Teen Davi is struck by a girl he sees at a glam and glitter rock concert. She isn’t exactly beautiful, but there is something that draws him to her. When he sees her leaving the Angelus—the once-great hotel founded by his great-grandfather and where Davi and his sister still live—he follows her and eventually introduces himself. She is Anna Z., and she’s a girl of a million interests and theories. The two quickly bond over their love of glam god Django Conn, whom Anna sees as the next stage in human evolution: “We’re homo lux. Humans made out of light just like in the movies and the late show on TV. That’s Django—and that’s us too.” Anna opens Davi’s eyes to ideas that he’s never before considered. Davi thinks he’s found a new best friend even though he receives warnings that Anna is not what she appears to be. Nevertheless, he is strongly tempted to join Anna on a pilgrimage to follow Django’s tour across the continent and to discover the secret of “Alien Drift,” a mysterious force that might have great implications for the future of humanity. Watts (Stonecutter, 2006, etc.) writes in an inventive, energetic prose that synthesizes slang and youthful earnestness to capture the personality of narrator Davi: “One half of me was zapped by seeing this girl, like a knife juiced with electricity cutting into my brain. She was gone, vanished, disappeared inside herself.” The world of the novel, from its language and geography to its layers of popular culture, is drawn with intricacy and vitality. Some of the plot points may feel a bit contrived, but the colorful verisimilitude of Davi and his infatuation with Anna should propel readers forward. Django is perhaps a bit too obviously a David Bowie analog, but Watts successfully captures not only the gravity of a teenage subculture, but also the more mercurial feeling of an axial generation on the cusp of something completely new.

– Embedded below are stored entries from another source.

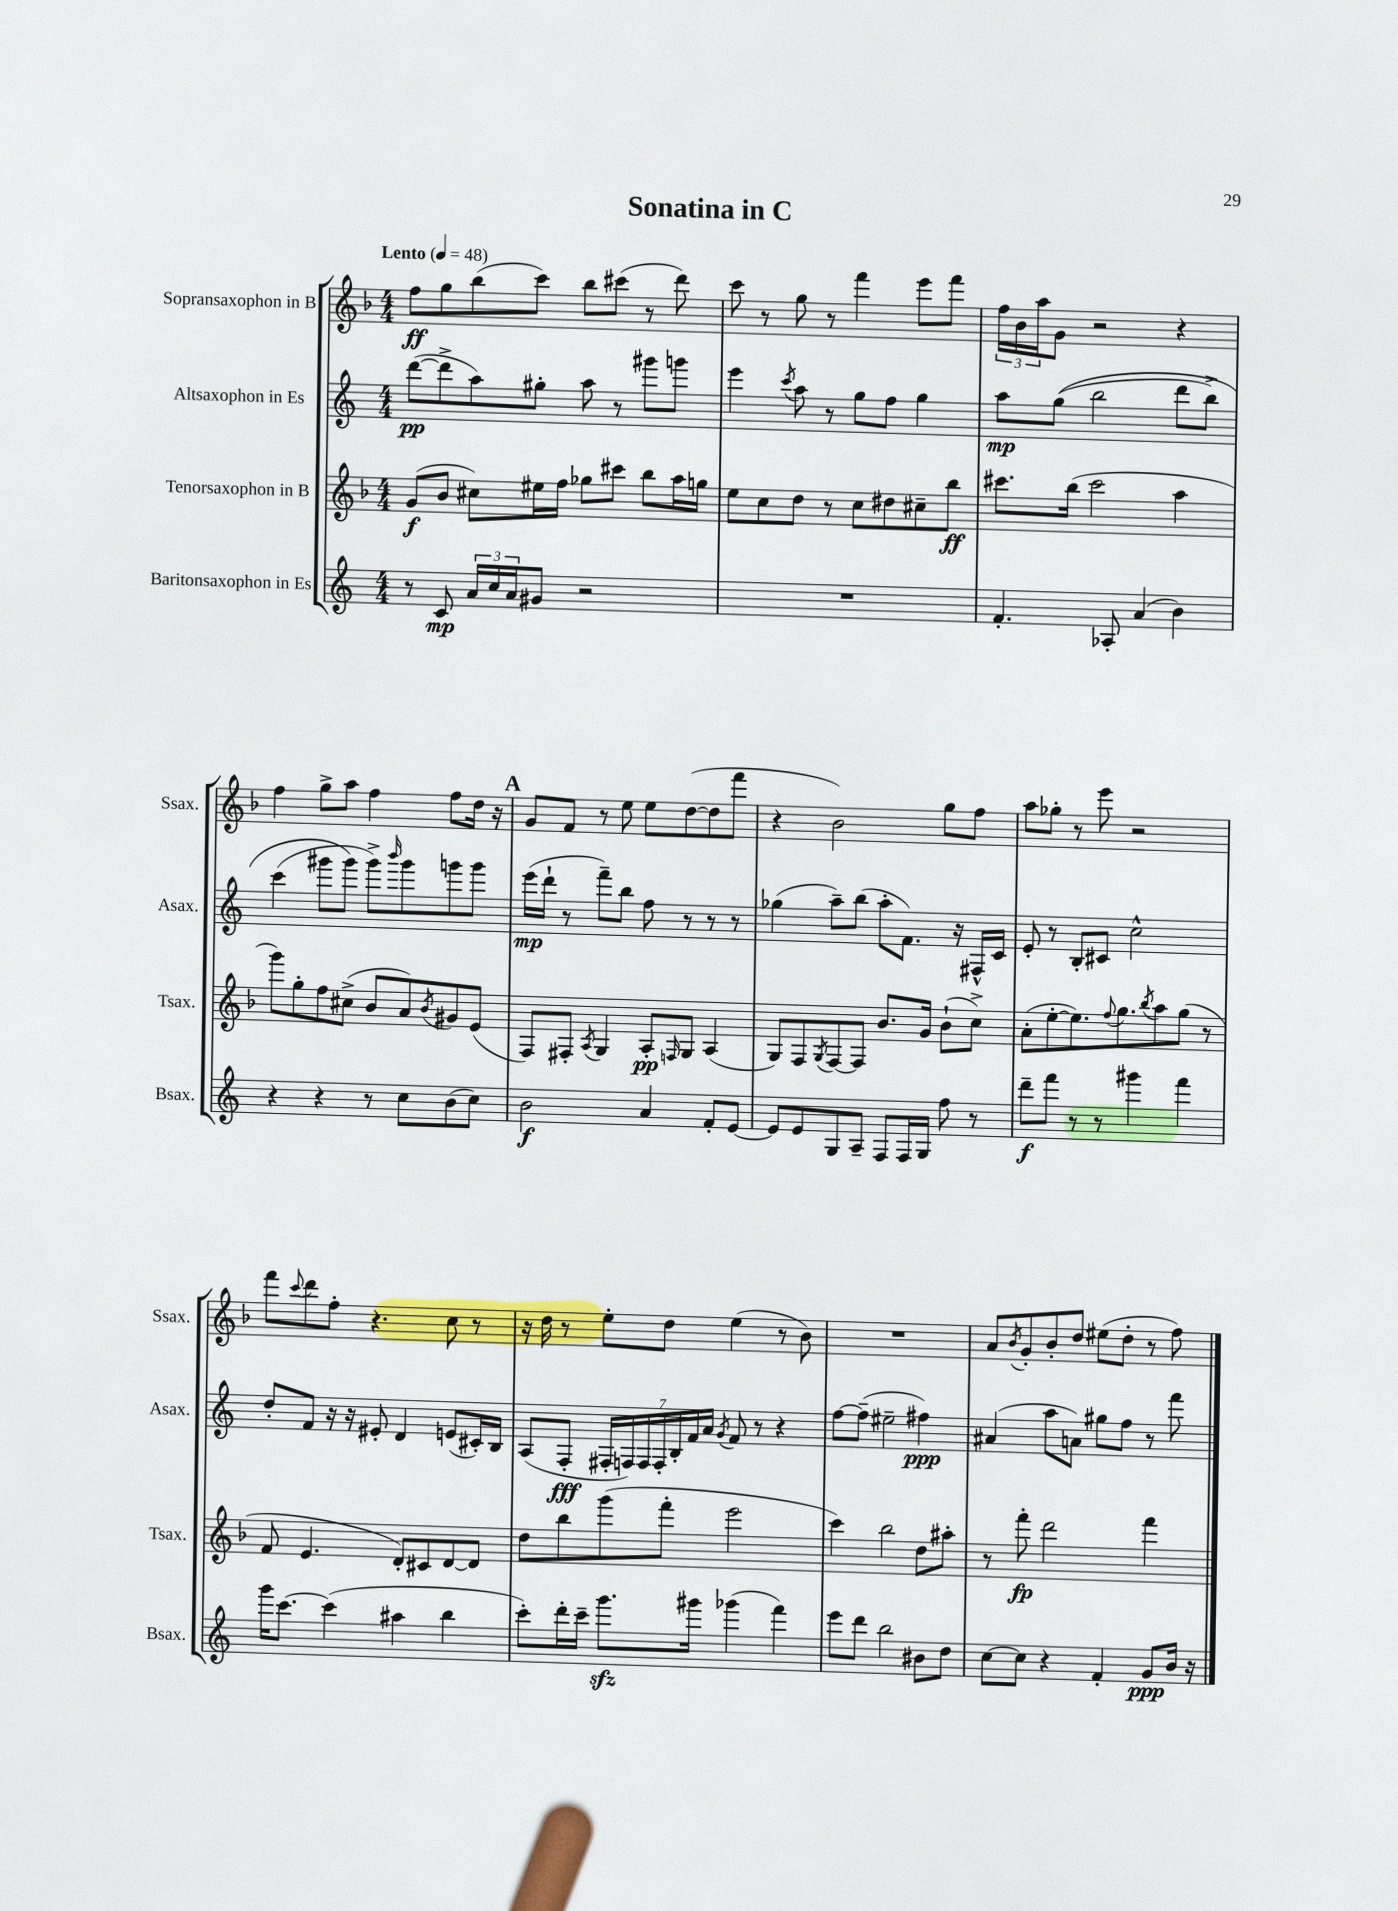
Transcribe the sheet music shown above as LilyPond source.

\header { title = "Sonatina in C" }
<<
\new StaffGroup <<
\new Staff = "s0" \with { instrumentName = "Sopransaxophon in B" shortInstrumentName = "Ssax." } {
    \clef treble \key f \major \numericTimeSignature \time 4/4 \tempo "Lento" 4 = 48
    f''8\ff g''8 bes''8( c'''8) bes''8 cis'''8( r8 d'''8) |
    c'''8 r8 g''8 r8 f'''4 e'''8 f'''8 |
    \tuplet 3/2 { f''16 bes'16 a''16 } g'8 r2 r4 |
    f''4 g''8-> a''8 f''4 f''8 d''16 r16 |
    \mark \markup { \bold "A" } g'8 f'8 r8 e''8 e''8 d''8~( d''8 f'''8 |
    r4 bes'2) g''8 f''8 |
    a''8 ges''8-. r8 e'''8 r2 |
    f'''8 \appoggiatura { c'''8 } d'''8 f''8-. r4. c''8 r8 |
    r16 d''16 r8 e''8-. d''8 e''4( r8 bes'8) |
    R1 |
    a'8 \acciaccatura { bes'8 } g'8-. bes'8-. d''8 eis''8( d''8-. r8 f''8) \bar "|." |
}
\new Staff = "s1" \with { instrumentName = "Altsaxophon in Es" shortInstrumentName = "Asax." } {
    \clef treble \key c \major \numericTimeSignature \time 4/4
    d'''8~\pp( d'''8-> a''8) gis''8-. a''8 r8 gis'''8 g'''8 |
    e'''4 \acciaccatura { c'''8 } a''8 r8 g''8 f''8 g''4 |
    a''8\mp g''8(\( b''2 d'''8 b''8->) |
    c'''4( gis'''8 gis'''8\) gis'''8->) \grace { b'''16 } gis'''8 g'''8 g'''8 |
    \mark \markup { \bold "A" } e'''16\mp( d'''16-! r8 f'''8--) b''8 f''8 r8 r8 r8 |
    ges''4( a''8--) b''8( a''8-. f'8.) r16 fis16-^ c'16 |
    e'8-. r8 b8-. cis'8 c''2-^ |
    d''8-. f'8 r16 r16 eis'8-. d'4 e'8( cis'16-.) b16 |
    a8( f8-.\fff \tuplet 7/4 { fis16-. f16) f16 f16-. b16-. f'16 a'16 } \acciaccatura { g'8 } f'8 r8 r4 |
    f''8~ f''8--( eis''2-- fis''4\ppp) |
    ais'4( a''8 a'8) gis''8 f''8 r8 f'''8 \bar "|." |
}
\new Staff = "s2" \with { instrumentName = "Tenorsaxophon in B" shortInstrumentName = "Tsax." } {
    \clef treble \key f \major \numericTimeSignature \time 4/4
    g'8\f( bes'8 cis''8) eis''16 f''16 ges''8 cis'''8 bes''8 a''16 g''16 |
    e''8 c''8 d''8 r8 c''8 dis''8 cis''8-- bes''8\ff |
    cis'''8. bes''16( cis'''2 a''4 |
    g'''8) g''8-. f''8 cis''8->( bes'8 a'8) \acciaccatura { bes'8 } gis'8 e'8( |
    \mark \markup { \bold "A" } f8) fis8-. \acciaccatura { a8 } g4 a8-.\pp \grace { f16 } g8 a4( |
    g8) f8 \acciaccatura { g8 } f8~ f8 bes'8. g'16 bes'8-!( c''8->) |
    a'8-.( e''8~-. e''8.) \appoggiatura { f''8 } g''8. \acciaccatura { bes''8 } a''8 g''8( r8 |
    f'8 e'4. d'8-.) cis'8 d'8~ d'8 |
    d''8 bes''8 g'''8( f'''8-. e'''2 |
    c'''4) bes''2 d''8 ais''8-. |
    r8 f'''8-.\fp d'''2 f'''4 \bar "|." |
}
\new Staff = "s3" \with { instrumentName = "Baritonsaxophon in Es" shortInstrumentName = "Bsax." } {
    \clef treble \key c \major \numericTimeSignature \time 4/4
    r8 c'8\mp \tuplet 3/2 { a'16 c''16 a'16 } gis'8 r2 |
    R1 |
    f'4.-. aes8-. a'4( b'4) |
    r4 r4 r8 c''8 b'8( c''8) |
    \mark \markup { \bold "A" } b'2\f a'4 f'8-. e'8~ |
    e'8 e'8 g8 a8-- f8 f16 g16 f''8 r8 |
    d'''8--\f f'''8 r8 r8 gis'''4 f'''4 |
    g'''16 c'''8.~ c'''4( ais''4 b''4 |
    c'''8-.) d'''16-. c'''16-- g'''8.\sfz gis'''16 ges'''4( f'''4) |
    e'''8 d'''8 b''2 bis'8 d''8 |
    c''8~ c''8 r4 f'4-. g'8\ppp b'16 r16 \bar "|." |
}
>>
>>
\layout { \context { \Score \remove "Bar_number_engraver" } }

A bighearted and imaginative tale about a glam god’s fans." -- (Kirkus review)
Review
“Meet Me In The Strange. Indeed. Leander Watts renders this strange world, this exotic, futuristic, dangerous world, brilliantly. You can feel the power of the glister rock, the music that surges through the story, through the bodies and lives of Davi and Anna Z, transforming the pair and compelling them to take the biggest risk of their young lives. It is a story, richly detailed, where the real and the supernatural dance close. What secrets lie in the hidden corridors and back rooms of the majestic Angelus Hotel? What mysterious force in Django’s raw music captures and transforms Anna Z in spirit if not body? Davi must find out. Davi will find out. But threat bites at his heels around every turn.”
(
STEVE SHERRILL, author of The Minotaur Takes a Cigarette Break)
About the Author
An avid musician, Leander Watts has played and sung for decades in a wide variety of bands. His interests range from garage rock to skronky jazz, from baroque organ to Appalachian gospel. The first rock concert he attended was David Bowie on the Diamond Dogs tour in 1974. He teaches writing and literature at the State University of New York at Geneseo (his alma mater). Leander Watts is the author of Stonecutter, Wild Ride to Heaven, Ten Thousand Charms, and Beautiful City of the Dead.